Stored dataset items:
- Opening Delimiter -

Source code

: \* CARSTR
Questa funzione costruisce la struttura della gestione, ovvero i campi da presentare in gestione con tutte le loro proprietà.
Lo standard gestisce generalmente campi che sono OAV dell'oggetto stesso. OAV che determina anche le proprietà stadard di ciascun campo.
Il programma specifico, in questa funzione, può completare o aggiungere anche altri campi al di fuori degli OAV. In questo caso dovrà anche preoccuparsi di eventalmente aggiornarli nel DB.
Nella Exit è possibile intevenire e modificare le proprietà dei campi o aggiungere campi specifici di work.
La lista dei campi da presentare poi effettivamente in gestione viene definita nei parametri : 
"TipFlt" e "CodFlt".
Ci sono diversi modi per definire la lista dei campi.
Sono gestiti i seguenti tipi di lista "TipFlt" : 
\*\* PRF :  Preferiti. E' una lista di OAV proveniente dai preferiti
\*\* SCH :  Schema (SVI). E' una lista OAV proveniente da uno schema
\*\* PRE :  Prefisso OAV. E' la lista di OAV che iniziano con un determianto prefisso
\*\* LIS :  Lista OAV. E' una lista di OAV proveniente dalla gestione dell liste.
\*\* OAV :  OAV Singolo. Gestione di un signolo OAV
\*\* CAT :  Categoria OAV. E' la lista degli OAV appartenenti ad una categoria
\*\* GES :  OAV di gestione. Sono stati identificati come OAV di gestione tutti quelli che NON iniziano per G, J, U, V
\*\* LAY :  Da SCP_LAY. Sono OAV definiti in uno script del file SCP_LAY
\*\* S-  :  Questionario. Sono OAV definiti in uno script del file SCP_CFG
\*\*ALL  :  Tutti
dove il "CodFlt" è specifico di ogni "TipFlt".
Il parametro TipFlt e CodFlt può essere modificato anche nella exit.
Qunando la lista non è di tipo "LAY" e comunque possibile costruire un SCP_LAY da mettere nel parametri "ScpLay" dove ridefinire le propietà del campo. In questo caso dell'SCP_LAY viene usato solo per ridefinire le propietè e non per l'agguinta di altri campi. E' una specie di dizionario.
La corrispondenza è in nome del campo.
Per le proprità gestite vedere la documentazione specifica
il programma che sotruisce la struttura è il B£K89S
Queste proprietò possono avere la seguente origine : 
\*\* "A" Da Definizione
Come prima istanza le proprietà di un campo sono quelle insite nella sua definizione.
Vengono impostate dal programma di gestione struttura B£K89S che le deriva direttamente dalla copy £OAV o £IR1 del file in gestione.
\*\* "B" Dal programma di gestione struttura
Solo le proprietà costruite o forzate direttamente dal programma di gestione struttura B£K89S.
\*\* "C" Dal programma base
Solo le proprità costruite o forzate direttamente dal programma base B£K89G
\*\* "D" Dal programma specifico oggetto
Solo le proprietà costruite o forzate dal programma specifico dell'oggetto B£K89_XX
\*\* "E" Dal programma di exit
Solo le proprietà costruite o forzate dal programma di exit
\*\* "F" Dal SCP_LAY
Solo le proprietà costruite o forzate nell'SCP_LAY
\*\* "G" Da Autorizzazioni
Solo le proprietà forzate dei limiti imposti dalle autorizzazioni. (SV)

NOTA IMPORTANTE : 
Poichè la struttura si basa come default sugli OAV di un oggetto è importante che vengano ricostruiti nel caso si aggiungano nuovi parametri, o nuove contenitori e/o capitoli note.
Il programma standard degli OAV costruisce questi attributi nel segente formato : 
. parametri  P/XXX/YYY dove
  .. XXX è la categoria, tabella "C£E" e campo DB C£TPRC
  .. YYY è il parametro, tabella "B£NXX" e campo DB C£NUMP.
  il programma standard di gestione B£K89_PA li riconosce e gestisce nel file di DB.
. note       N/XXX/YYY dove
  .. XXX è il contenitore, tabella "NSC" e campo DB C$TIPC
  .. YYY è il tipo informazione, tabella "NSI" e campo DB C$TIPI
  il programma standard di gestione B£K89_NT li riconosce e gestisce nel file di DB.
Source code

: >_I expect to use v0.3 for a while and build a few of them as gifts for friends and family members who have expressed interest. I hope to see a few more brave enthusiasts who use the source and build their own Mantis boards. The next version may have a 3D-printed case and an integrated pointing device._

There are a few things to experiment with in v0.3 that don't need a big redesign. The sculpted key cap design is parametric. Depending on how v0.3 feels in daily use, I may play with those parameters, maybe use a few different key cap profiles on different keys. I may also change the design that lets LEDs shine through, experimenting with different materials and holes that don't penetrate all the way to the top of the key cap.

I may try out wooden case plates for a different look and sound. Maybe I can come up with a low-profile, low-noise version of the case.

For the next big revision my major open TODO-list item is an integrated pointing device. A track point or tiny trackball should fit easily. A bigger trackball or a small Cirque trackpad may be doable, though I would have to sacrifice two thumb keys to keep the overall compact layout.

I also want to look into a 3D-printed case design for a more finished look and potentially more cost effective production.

- Closing Delimiter -

> _Work required_
From the data above, reproduce word for word the lines running from the line with "un determianto prefisso" to the line with "il programma che", ends included.

> _Answer to this task_
\*\* PRE :  Prefisso OAV. E' la lista di OAV che iniziano con un determianto prefisso
\*\* LIS :  Lista OAV. E' una lista di OAV proveniente dalla gestione dell liste.
\*\* OAV :  OAV Singolo. Gestione di un signolo OAV
\*\* CAT :  Categoria OAV. E' la lista degli OAV appartenenti ad una categoria
\*\* GES :  OAV di gestione. Sono stati identificati come OAV di gestione tutti quelli che NON iniziano per G, J, U, V
\*\* LAY :  Da SCP_LAY. Sono OAV definiti in uno script del file SCP_LAY
\*\* S-  :  Questionario. Sono OAV definiti in uno script del file SCP_CFG
\*\*ALL  :  Tutti
dove il "CodFlt" è specifico di ogni "TipFlt".
Il parametro TipFlt e CodFlt può essere modificato anche nella exit.
Qunando la lista non è di tipo "LAY" e comunque possibile costruire un SCP_LAY da mettere nel parametri "ScpLay" dove ridefinire le propietà del campo. In questo caso dell'SCP_LAY viene usato solo per ridefinire le propietè e non per l'agguinta di altri campi. E' una specie di dizionario.
La corrispondenza è in nome del campo.
Per le proprità gestite vedere la documentazione specifica
il programma che sotruisce la struttura è il B£K89S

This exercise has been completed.